**What the task asks:**
Look through the records, and whenever a line includes the word "ctrl", copy it.

**Exercise inputs:**
────────

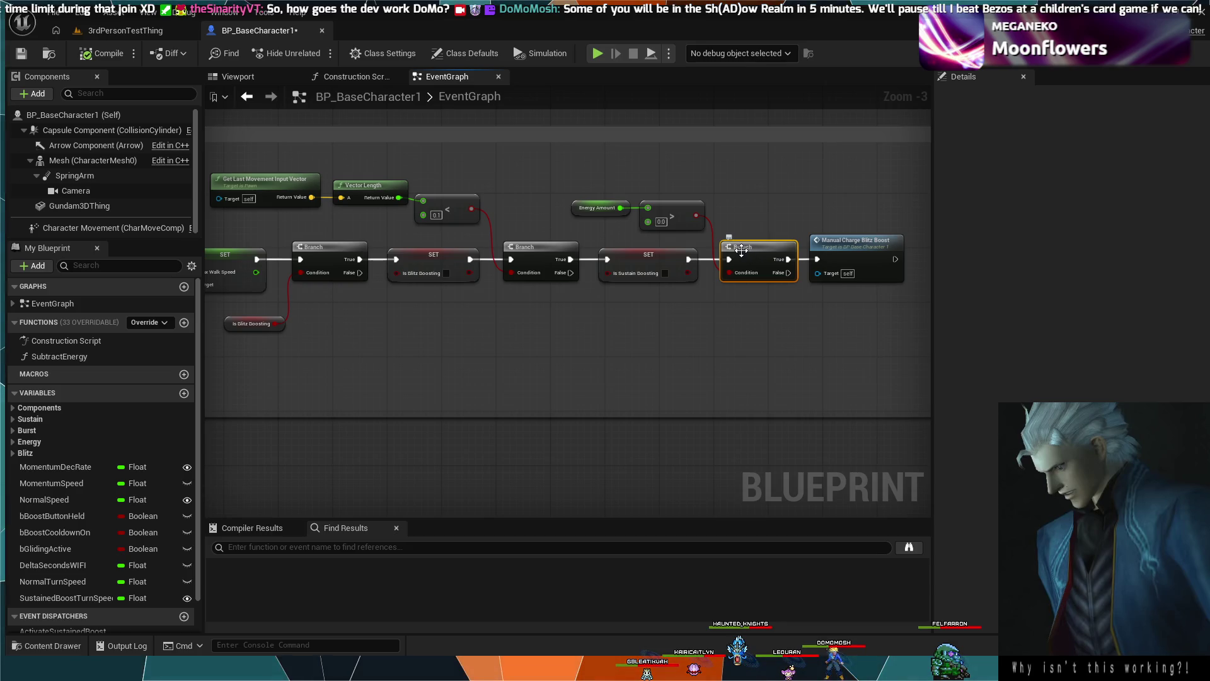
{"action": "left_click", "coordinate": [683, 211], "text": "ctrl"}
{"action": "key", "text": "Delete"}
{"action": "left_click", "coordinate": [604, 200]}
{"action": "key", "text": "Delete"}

────────

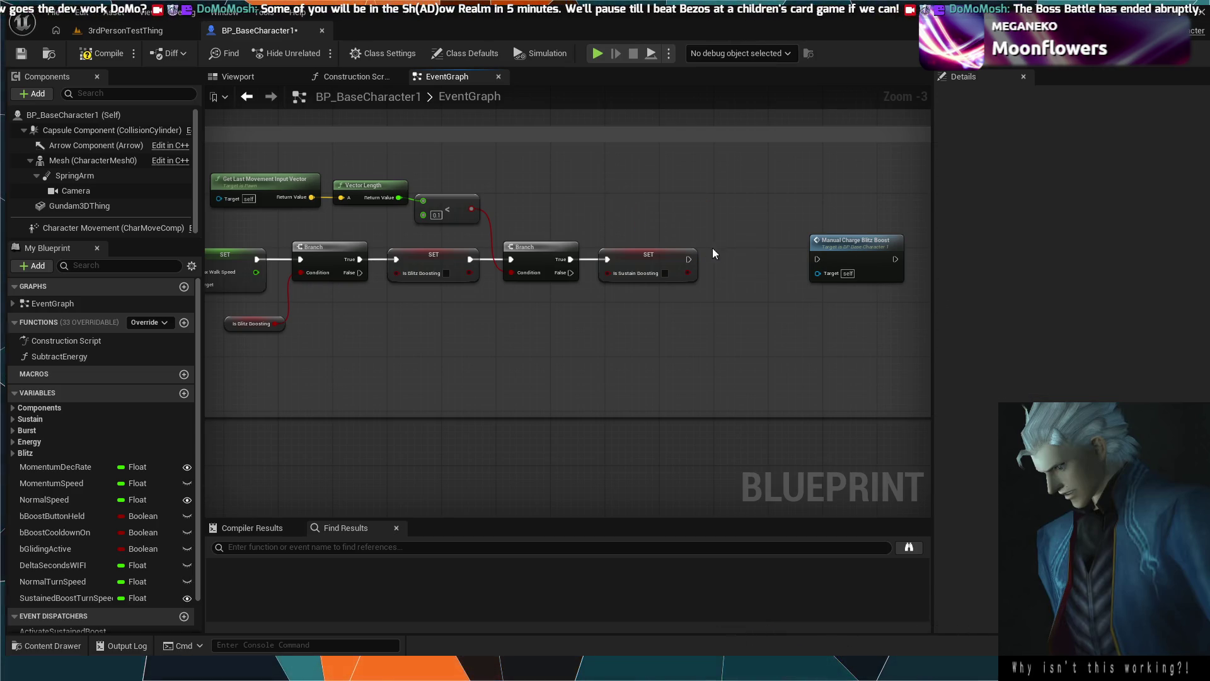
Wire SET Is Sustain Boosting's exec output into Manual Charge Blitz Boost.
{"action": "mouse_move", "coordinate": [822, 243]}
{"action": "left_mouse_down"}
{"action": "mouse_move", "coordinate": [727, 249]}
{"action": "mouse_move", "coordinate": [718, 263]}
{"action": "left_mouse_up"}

────────

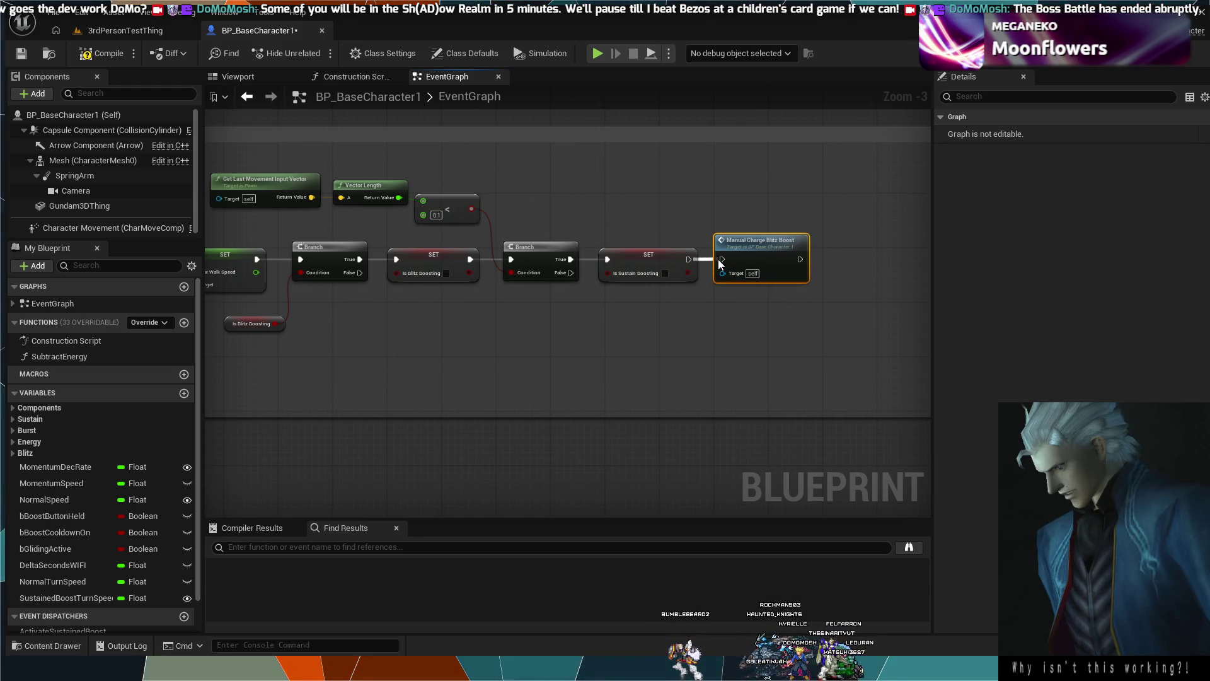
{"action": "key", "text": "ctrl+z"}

────────

**The answer:**
{"action": "left_click", "coordinate": [683, 211], "text": "ctrl"}
{"action": "key", "text": "ctrl+z"}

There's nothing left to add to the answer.